Key leaders of the team included Briss, who brought great organizational skills and determined “the most critical scientific questions that needed to be answered,” Schuchat said. Dana Meaney-Delman focused on establishing CDC response teams and coordinating with local and state partners. Chris Jones brought substance abuse expertise and was responsible for transitioning the short-term activities into long-term programs. And hundreds of other CDC staff made major contributions.    

The illnesses were first reported in Wisconsin and Illinois in July 2019. When the CDC got involved that August, officials had no idea how big or widespread the outbreak would become, and they quickly had to ramp up operations as one state after another reported cases. 

The team figured out what was causing the outbreak, stopping and preventing further hospitalizations and deaths, and getting information out to the public as quickly as possible. They also had to coordinate with 50 state public health agencies, laboratories and governments, and the Food and Drug Administration.  

“That coordination was very challenging, and Peter Briss did it gracefully,” said Jennifer Layden, the deputy commissioner at the Chicago Department of Public Health. “He treated state agencies like partners and brought consistency, a willingness to collaborate and openness.”  

Given that an estimated one in five 18- to 29-year-olds report vaping regularly, the CDC team needed to get information out quickly. While the team investigated specific causes, they advised people against using any of the products. To track the cases and identify causes they standardized questionnaires and summarized data from every state so they could take a nationwide view and identify the likeliest responsible behaviors and products. Then there was the scientific challenge of isolating the ingredient that was causing the problem.   

“This was a dramatic outbreak,” said Briss. “It was a really challenging technical problem because there are literally thousands of these vaping liquids. Narrowing down the field and using epidemiology and scientific methods to get to an answer was an enormous undertaking.” 

After the epidemiologists narrowed the list of likely causes, the laboratory teams collected lung and product samples from patients and rapidly developed innovative diagnostic assessments to determine what toxins were present. “That kind of work usually takes a few years to do, and they got it up and running and out there for public health action within weeks,” Schuchat said. 

The team had a breakthrough in November 2019 when they found vitamin E acetate in vaping products containing THC, the active agent in marijuana, and, crucially, in the lungs of sick patients. Vitamin E acetate is an oily substance that was being added to THC products, and it was interfering with normal lung function in otherwise healthy people. 
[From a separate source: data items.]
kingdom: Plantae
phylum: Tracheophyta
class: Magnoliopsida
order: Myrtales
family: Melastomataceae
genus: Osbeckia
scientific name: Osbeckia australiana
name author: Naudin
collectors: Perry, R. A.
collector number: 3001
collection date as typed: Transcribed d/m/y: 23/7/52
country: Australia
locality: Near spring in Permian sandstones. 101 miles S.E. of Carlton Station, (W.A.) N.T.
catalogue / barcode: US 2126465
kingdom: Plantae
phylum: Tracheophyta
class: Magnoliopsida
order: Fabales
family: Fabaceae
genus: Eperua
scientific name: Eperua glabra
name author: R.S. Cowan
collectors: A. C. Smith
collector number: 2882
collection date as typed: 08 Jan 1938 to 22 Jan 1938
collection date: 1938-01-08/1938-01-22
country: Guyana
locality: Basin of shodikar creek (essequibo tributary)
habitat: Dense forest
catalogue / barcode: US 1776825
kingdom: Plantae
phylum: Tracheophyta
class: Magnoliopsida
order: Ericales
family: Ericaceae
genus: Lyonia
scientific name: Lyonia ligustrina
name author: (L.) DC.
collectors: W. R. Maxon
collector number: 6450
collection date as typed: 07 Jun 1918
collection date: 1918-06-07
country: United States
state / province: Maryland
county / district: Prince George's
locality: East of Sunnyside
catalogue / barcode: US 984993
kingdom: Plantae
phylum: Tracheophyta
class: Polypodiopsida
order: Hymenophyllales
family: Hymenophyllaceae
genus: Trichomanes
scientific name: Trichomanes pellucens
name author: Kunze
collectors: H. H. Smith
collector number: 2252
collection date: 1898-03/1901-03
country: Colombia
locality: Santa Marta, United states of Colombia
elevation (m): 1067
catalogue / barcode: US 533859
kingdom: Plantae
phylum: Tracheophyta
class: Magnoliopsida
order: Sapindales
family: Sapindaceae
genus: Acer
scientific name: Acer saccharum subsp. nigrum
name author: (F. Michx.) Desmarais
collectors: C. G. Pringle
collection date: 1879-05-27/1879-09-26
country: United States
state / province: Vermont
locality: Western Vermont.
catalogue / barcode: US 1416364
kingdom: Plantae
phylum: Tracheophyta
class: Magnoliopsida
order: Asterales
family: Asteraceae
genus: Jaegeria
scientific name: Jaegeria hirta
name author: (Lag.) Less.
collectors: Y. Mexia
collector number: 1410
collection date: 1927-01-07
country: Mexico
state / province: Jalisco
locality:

“We defined a previously unrecognized syndrome and got an answer about the offending substance,” Briss said. “We then had to do a lot of communication to the public about products and behaviors to avoid, and to producers not to put vitamin E acetate in their products. The cases and deaths have now significantly decreased.”  

While the incident management team is no longer in place, the work related to vaping continues. “Vaping is going up,” Layden said. “All of this was really an eye opener to a longer-term problem. It illuminated the need to understand the short- and long-term impact of these products on people’s health.”